### [Problem details]
Make an exact copy of every entry below, with the pictures left out.
= Beginning of Section =
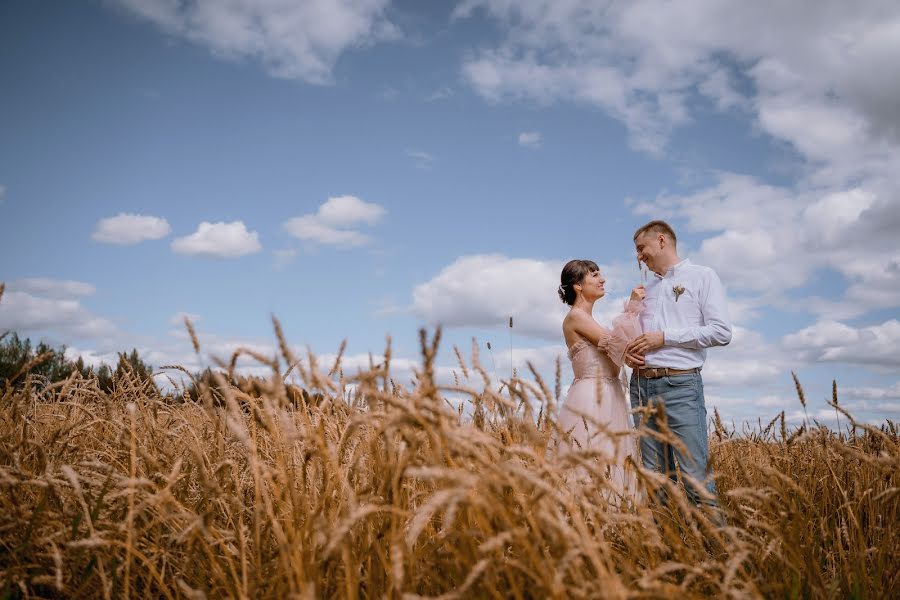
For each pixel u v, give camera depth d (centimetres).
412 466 163
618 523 190
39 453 213
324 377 179
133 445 184
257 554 172
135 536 182
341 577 174
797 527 195
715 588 186
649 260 442
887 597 202
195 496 234
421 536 187
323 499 174
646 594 135
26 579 187
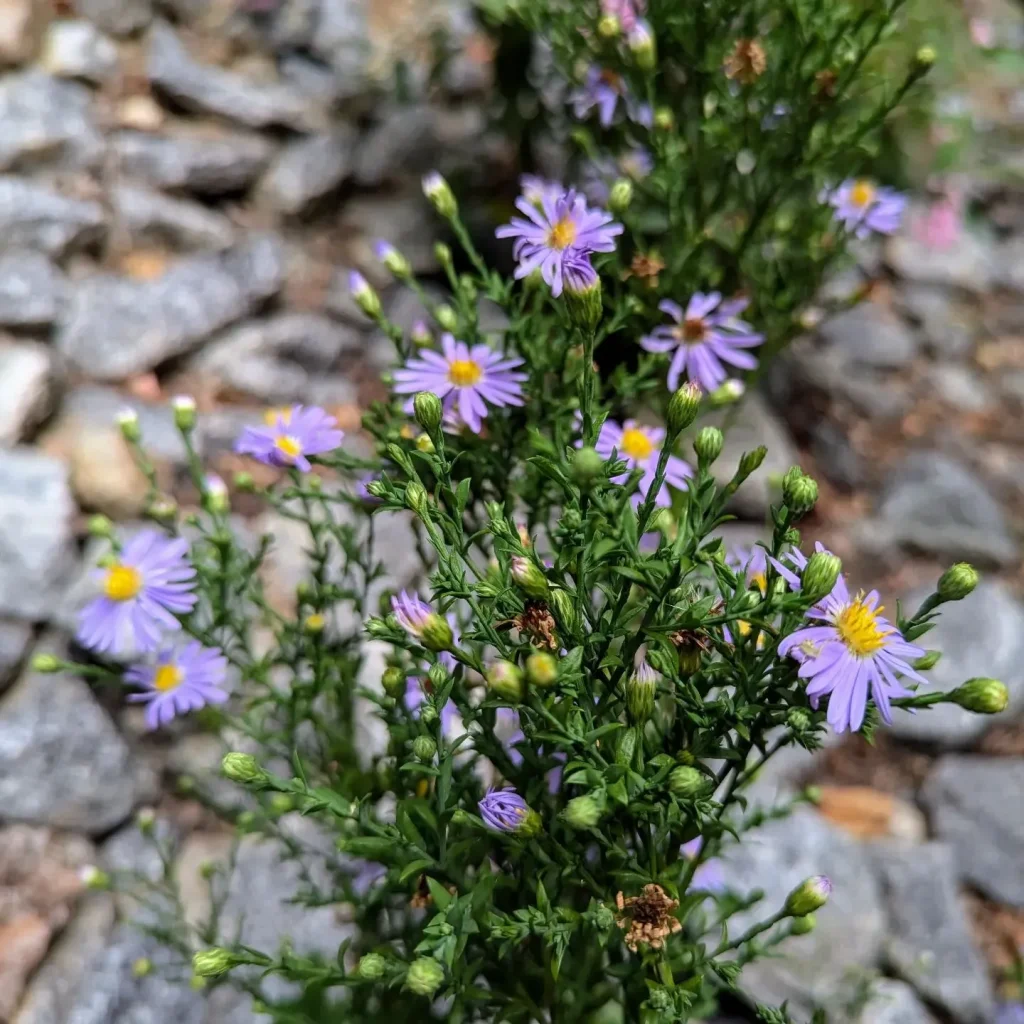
= End of Section =
### [Answer below]
For each pixel u v, give camera depth d (centimetres).
412 466 163
618 523 190
39 453 213
324 377 179
133 445 184
257 554 172
135 536 182
341 577 174
797 527 195
715 588 186
649 260 442
887 597 202
195 496 234
421 536 187
323 499 174
646 594 135
26 579 187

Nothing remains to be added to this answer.